Brinkley stood beside the stainless steel table with Kovich and Dwight Davis as the autopsy began. Brinkley kept a lid on his testiness at Davis and his distaste at the procedure by listening to the piano music coming from the CD player on the shelf. Hamburg always played Chopin's Nocturnes, and though Brinkley didn't listen to classical music, he appreciated it. The sweet notes of the piano made incongruous background music for the coroner's dictation, into a black orb of a microphone that hung from a wire like a spider on a web.
This is the case of Honor Buxton Newlin, a forty-five-year-old female,' Hamburg began. He was wearing blue pressed scrubs under an immaculate white jacket.
The body of Honor Newlin lay naked on the steel table, her eyes closed and her chest sliced cruelly with the wounds that had killed her. Brinkley tried not to look, in some sense protecting her modesty, and Hamburg evinced a similar respect for the body. His tone was almost rabbinical as he recited her height, weight, sex, age, and eye and hair color into the microphone.

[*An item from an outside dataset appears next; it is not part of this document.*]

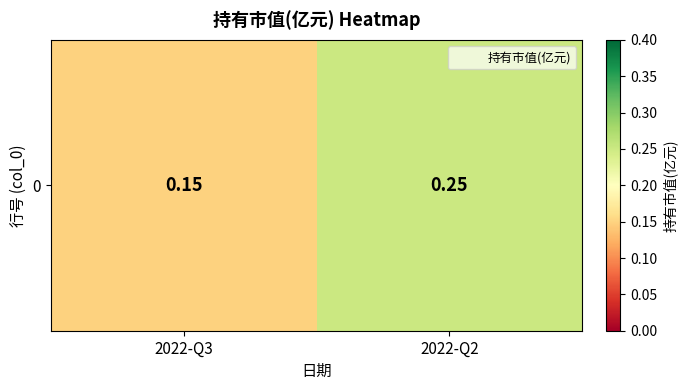

Rank the categories by value from highest to lowest.

2022-Q2, 2022-Q3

'On January twelfth, the subject was brought to the Philadelphia Medical Examiner's office…'
They were only at the beginning of the autopsy; Hamburg had just cut away the woman's clothes, the first step of the external examination. The inspection of her blouse had taken a while, since Hamburg had been so systematic, matching each stab wound to each tear in the white silk and squaring up the bloodstains. The D.A., the detectives, and the medical examiner had pored over the clothes and pink shoe with the torn strap, but Brinkley could draw no
new conclusions about the shoe and Davis thought it didn't mean anything.
'Head: The head is normal. There is no evidence of trauma to the head. The scalp hair is…'
Brinkley was bumped slightly by Davis, edging him into the green steel cabinets lining the morgue. The area reserved for autopsies was cramped, dominated by a lineup of steel tables with drains in the middle and a deep sink under the head. No other autopsies were being performed, which Brinkley counted as a godsend. He found himself looking away while Hamburg swabbed the dried blood from Honor Newlin's wounds, to the achingly beautiful strains of the solitary piano.